A ‘General Surgeon’, unlike a ‘surgeon’, they say is ‘a physician who has been educated and trained in the diagnosis and pre-operative, operative and post-operative management of patients’. He is, in a nutshell, a specialist in the area of surgery whereas an ordinary surgeon is not. But neither ‘IBB Specialist Hospital’ nor the State’s General Hospital, nor even any privately-owned one in Minna had a ‘General Surgeon’. Further checks also revealed that not even the famed Federal Medical Center FMC in Bida, nor anywhere in the whole of Niger State for that matter, had one.

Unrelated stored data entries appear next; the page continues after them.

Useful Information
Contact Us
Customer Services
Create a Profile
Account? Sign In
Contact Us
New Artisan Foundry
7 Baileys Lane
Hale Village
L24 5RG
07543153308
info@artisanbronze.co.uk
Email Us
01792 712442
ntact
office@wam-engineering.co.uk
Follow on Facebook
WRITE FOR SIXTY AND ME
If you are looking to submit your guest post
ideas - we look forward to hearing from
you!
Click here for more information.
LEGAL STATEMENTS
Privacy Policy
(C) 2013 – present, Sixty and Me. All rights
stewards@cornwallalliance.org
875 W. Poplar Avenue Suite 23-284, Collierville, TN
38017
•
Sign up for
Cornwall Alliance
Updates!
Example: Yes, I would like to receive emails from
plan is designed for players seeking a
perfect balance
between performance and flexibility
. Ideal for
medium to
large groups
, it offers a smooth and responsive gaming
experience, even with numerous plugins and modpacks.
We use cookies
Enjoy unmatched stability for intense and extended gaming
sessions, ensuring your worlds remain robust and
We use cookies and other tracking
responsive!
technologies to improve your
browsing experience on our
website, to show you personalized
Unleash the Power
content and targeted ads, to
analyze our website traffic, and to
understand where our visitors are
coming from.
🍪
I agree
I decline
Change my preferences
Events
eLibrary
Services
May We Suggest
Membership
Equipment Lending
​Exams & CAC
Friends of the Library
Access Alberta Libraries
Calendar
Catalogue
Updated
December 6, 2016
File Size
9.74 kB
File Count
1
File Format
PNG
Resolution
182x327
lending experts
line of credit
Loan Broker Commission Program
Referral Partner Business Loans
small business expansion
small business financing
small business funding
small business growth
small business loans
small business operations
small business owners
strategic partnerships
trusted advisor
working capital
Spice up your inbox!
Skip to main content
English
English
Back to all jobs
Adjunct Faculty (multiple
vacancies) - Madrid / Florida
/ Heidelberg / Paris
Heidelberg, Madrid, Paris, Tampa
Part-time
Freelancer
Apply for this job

We now had to choose between the ‘National Hospital’ in Abuja (which factually or fictionally they say, has a dispiriting reputation uniquely its own as a medical destination that critically ill patients go to and don’t return) or the ‘Gwagwalada Specialist Hospital’ in Gwagwalada where the few doctors who vouchsafed an opinion about, did not also inspire any redeeming hope for my wife’s medical salvation. In fact, from what I heard, I probably would’ve preferred the National Hospital in Abuja to the Specialist one in Gwagwalada. At last we were now left virtually with a Hobson’s Choice; namely to go to the ABU Teaching Hospital in Shika, Zaria whose only distinguishing credentials many doctors said is that it is better than both the National and the Specialist hospitals in the Federal Capital. And concerning the many big time private hospitals that now mushroom the Nigerian medical space, it was a tale either of cut throat charges or of poorly conducted operations (with all the attendant consequences) –or even both. It was at this point that the idea of seeking remedy outside the shores of Nigeria began to rear its obnoxious head in our permutation. And it was then I realize that I was about to commit the unwritten offence of ‘medical tourism’.